Let’s’ be the mass of the block, we are given that,

m = 10Kg

The coefficient of friction between the surface and the block is also given,

$\mu =0.5$ were ‘$\mu $’ is the coefficient of friction

Let us consider the free body diagram of the block as shown below,

From the figure, we can see that the force is acting horizontally towards the right.

We know that frictional force is opposite to the direction of force; therefore here friction is acting horizontally towards the left.

The other two forces acting on the body are the weight of the body which acts vertically downwards and normal force that acts vertically upwards.

Since these two forces are in opposite direction, we can say that

$N=mg$, were ‘N’ is normal force and ‘mg’ is the weight of the body.

We know, the frictional force is given by the equation,

$f=\mu N$

Substituting ‘mg’ instead of ‘N’, we get

$f=\mu mg$

We know the values of ‘$\mu $’, ‘m’, and ‘g’.

Therefore,

$\begin{align}

& f=0.5\times 10\times 10 \\

&\Rightarrow f=50N \\

\end{align}$

Therefore, we have a force of 100N acting horizontally towards right and frictional force acting horizontally towards left on the block.

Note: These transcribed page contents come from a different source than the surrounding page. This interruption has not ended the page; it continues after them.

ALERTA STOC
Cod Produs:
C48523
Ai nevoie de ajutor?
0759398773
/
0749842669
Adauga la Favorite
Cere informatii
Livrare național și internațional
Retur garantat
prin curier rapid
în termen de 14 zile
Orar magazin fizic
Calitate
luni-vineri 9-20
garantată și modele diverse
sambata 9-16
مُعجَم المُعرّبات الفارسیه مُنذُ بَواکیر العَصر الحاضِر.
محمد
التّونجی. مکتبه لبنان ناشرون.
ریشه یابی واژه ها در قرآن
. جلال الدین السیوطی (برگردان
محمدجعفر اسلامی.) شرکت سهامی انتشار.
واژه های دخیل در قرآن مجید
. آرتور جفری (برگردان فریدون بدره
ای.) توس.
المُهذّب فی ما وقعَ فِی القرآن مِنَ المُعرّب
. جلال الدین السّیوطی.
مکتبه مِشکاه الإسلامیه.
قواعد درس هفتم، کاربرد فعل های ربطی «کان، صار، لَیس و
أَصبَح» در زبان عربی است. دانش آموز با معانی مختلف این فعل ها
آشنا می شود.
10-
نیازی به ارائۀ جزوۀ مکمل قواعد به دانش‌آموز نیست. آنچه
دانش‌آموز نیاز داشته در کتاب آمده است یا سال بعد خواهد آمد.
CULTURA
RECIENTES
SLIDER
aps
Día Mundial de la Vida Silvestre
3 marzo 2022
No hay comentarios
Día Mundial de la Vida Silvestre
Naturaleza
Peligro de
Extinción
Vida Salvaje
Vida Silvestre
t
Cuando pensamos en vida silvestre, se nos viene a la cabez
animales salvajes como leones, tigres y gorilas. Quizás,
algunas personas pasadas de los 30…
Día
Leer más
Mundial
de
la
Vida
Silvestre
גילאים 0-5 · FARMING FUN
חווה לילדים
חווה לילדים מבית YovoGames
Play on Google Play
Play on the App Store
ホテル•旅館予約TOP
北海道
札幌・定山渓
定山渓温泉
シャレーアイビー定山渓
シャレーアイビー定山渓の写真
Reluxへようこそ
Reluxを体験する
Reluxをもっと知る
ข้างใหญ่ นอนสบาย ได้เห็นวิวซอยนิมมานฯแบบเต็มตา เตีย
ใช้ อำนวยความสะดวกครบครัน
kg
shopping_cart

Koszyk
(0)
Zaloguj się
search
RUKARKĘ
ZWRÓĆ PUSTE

Hence the net force acting on the block will be,

$\begin{align}

& F=100-50 \\

&\Rightarrow F=50N \\

\end{align}$

Also, from Newton’s second law of motion we know that,

$F=ma$

Therefore, we can equate the two equations of force, we get

$ma=50$

By solving this we get the acceleration of the block ‘a’ as,

$\begin{align}

& a=\dfrac{50}{m} \\

&\Rightarrow a=\dfrac{50}{10} \\

\end{align}$

$\Rightarrow a=5m/{{s}^{2}}$

Therefore the acceleration of the block is $5m{{s}^{-2}}$ ** Hence the correct answer is option B.**

**Note:** Here we got the frictional force as, $f=\mu N=50N$.

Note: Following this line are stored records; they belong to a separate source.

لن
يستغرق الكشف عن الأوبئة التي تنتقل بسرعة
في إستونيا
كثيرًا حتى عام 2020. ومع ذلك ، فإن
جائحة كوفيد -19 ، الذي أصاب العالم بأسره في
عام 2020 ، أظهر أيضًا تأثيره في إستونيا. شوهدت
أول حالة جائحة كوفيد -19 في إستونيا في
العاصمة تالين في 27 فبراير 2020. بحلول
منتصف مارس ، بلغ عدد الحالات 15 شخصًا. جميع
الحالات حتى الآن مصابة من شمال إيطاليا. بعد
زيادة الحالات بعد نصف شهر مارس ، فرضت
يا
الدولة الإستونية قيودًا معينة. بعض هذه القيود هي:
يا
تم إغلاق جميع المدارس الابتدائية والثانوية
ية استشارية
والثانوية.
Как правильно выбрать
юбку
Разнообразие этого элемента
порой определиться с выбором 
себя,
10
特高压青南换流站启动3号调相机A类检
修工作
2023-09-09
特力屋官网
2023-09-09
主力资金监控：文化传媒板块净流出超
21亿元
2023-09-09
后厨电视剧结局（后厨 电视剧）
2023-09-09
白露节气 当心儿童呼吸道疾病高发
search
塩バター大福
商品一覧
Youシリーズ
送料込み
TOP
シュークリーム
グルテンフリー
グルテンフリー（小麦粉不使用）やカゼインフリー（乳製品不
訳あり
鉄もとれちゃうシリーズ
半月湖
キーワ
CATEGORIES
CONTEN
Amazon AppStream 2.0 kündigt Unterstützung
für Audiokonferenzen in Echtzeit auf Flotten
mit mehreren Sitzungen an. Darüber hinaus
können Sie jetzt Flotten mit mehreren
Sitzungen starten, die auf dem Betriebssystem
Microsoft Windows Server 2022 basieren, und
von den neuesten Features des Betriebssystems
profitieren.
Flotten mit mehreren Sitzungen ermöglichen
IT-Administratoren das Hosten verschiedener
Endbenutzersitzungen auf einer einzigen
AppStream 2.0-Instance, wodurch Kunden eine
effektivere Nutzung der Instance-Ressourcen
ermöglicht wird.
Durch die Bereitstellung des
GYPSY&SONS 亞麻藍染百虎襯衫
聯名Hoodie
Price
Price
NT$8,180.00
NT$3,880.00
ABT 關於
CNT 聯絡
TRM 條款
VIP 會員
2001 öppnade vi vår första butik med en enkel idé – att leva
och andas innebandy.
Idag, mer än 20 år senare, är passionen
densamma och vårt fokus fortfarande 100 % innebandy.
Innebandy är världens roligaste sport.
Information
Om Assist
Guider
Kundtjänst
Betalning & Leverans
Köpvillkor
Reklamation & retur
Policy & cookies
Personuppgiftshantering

This friction experienced here is the limiting friction.

Limiting friction is the maximum friction formed between two static surfaces in contact with each other.

Therefore, limiting friction ${{f}_{L}}=50N$.

We know that if the force applied is less than the limiting friction, then the body will not move.

However here the applied force is 100N, which is greater than the frictional force (50N); therefore the body moves forward with an acceleration of $5m/{{s}^{2}}$.